## Kutipan Terpilih:
--------------------------------
Bukan Fisik ataupun Magic, Inilah 3 Kekuatan Super Pahlawan Masa Kini

Agustus 18, 2017


HUT RI 72
Selamat Hari Kemerdekaan RI ke-72

Perayaan hari kemerdekaan selalu menjadi momentum yang tepat untuk membuka kembali lembaran kisah masa perjuangan. Perbandingan potret kehidupan masa silam yang amat kontras dengan kondisi saat ini memberi kita ruang untuk berevaluasi, khususnya tentang patriotisme dan pengaruhnya terhadap metamorfosa nusantara.
Lebih dari sekedar lomba tujuhbelasan yang dinanti-nanti orang kebanyakan, 17 Agustus mengajak kita mengingat sejarah. Tentang pertanyaan yang dianggap mustahil awalnya, 'bagaimana bisa bangsa yang telah terbelenggu penjajahan lebih dari 3,5 abad bisa merdeka'? Waktu mungkin cukup untuk yang mampu menumbuhkan jiwa 'legowo' dengan menerima kesengsaraan dan kebodohan sebagai takdir yang (barangkali) sudah digariskan.
--------------------------------
## Data Tersedia:

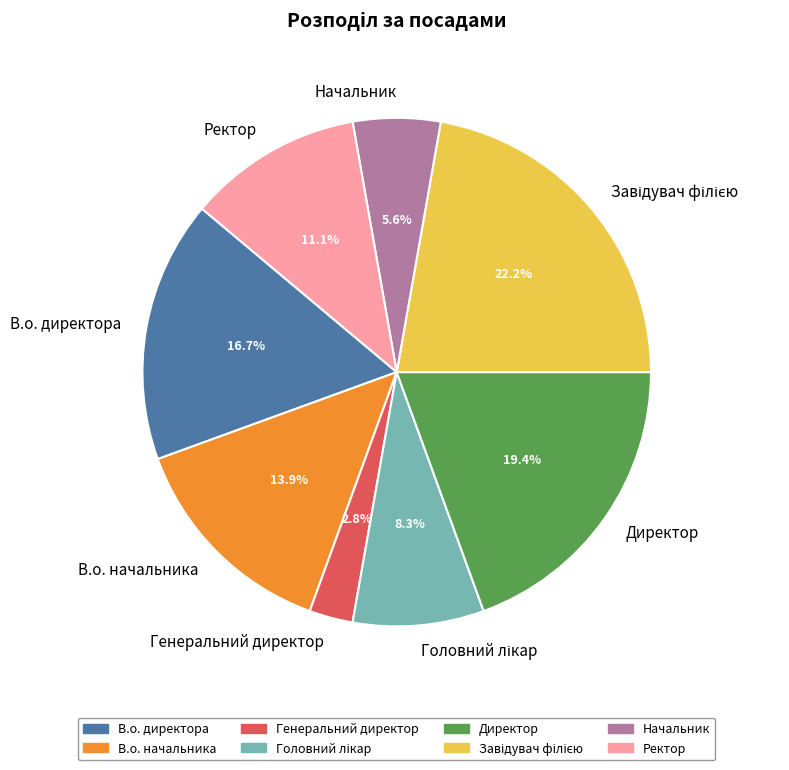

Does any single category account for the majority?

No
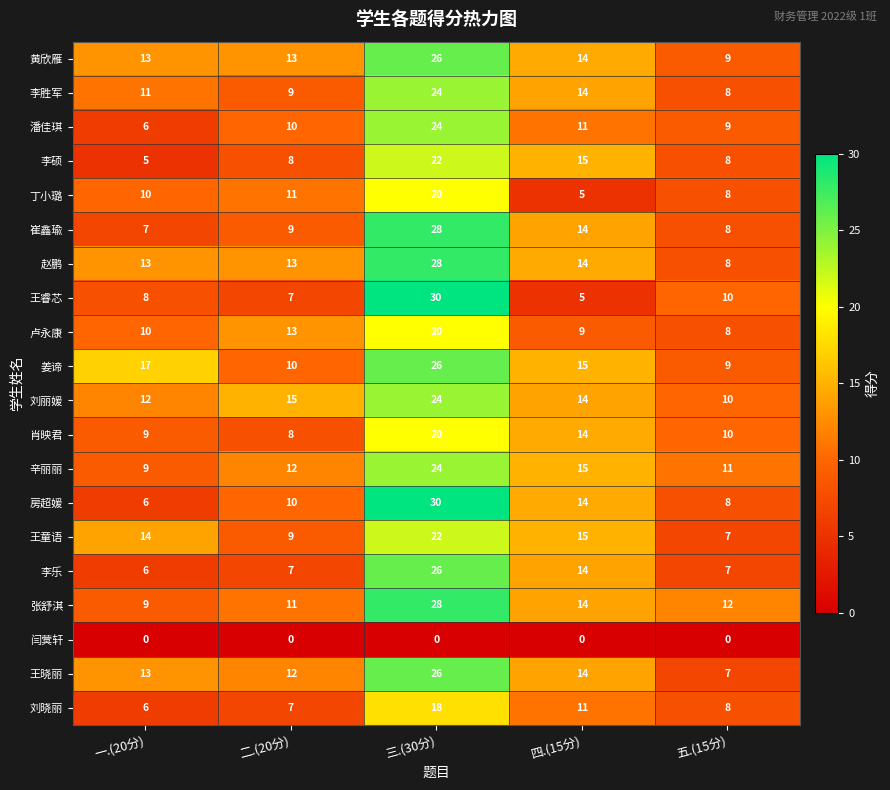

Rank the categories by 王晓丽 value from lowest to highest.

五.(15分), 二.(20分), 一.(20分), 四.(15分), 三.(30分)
--------------------------------
## Soal yang Dikerjakan:
1/ Jawablah pertanyaan berikut berdasarkan teks tentang Hari Kemerdekaan.
(a) Tanggal berapa yang tercantum di bawah judul teks?
(b) Hari Kemerdekaan RI yang keberapa yang diberi ucapan selamat?
(c) Menurut teks, berapa lama bangsa ini terbelenggu penjajahan?
2/ Kutip dari teks tentang Hari Kemerdekaan bagian yang dimulai pada kata "Perayaan hari kemerdekaan" dan berakhir setelah kata "(barangkali) sudah digariskan.".
3/ Tuliskan kelanjutan teks tentang Hari Kemerdekaan, dimulai setelah kalimat terakhir yang tercantum.

## Jawaban Anda:
1/
(a) Agustus 18, 2017.
(b) Hari Kemerdekaan RI ke-72.
(c) Lebih dari 3,5 abad.

2/
Perayaan hari kemerdekaan selalu menjadi momentum yang tepat untuk membuka kembali lembaran kisah masa perjuangan. Perbandingan potret kehidupan masa silam yang amat kontras dengan kondisi saat ini memberi kita ruang untuk berevaluasi, khususnya tentang patriotisme dan pengaruhnya terhadap metamorfosa nusantara.
Lebih dari sekedar lomba tujuhbelasan yang dinanti-nanti orang kebanyakan, 17 Agustus mengajak kita mengingat sejarah. Tentang pertanyaan yang dianggap mustahil awalnya, 'bagaimana bisa bangsa yang telah terbelenggu penjajahan lebih dari 3,5 abad bisa merdeka'? Waktu mungkin cukup untuk yang mampu menumbuhkan jiwa 'legowo' dengan menerima kesengsaraan dan kebodohan sebagai takdir yang (barangkali) sudah digariskan.

3/
Seperti harimau yang hidup lama di dalam kandang, lambat laun akan kehilangan insting liarnya. Menerima nasib hidup dalam kurungan dan bersyukur masih diberi makan walau sedikit. Namun beruntunglah bangsa ini punya harimau-harimau yang pikirannya masih liar dan ganas. Bagi mereka, cambuk kezaliman tidak menjadikannya lemah. Rasa sakit lahir batin yang dialaminya justru menguatkan tubuhnya untuk melawan. Hingga akhirnya dengan jiwa patriot yang mengental di darah segenap bangsa, negara ini bisa bermetamorfosis menjadi bangsa yang merdeka. Kita patut berterimakasih pada harimau-harimau yang kini terbaring di taman makam pahlawan.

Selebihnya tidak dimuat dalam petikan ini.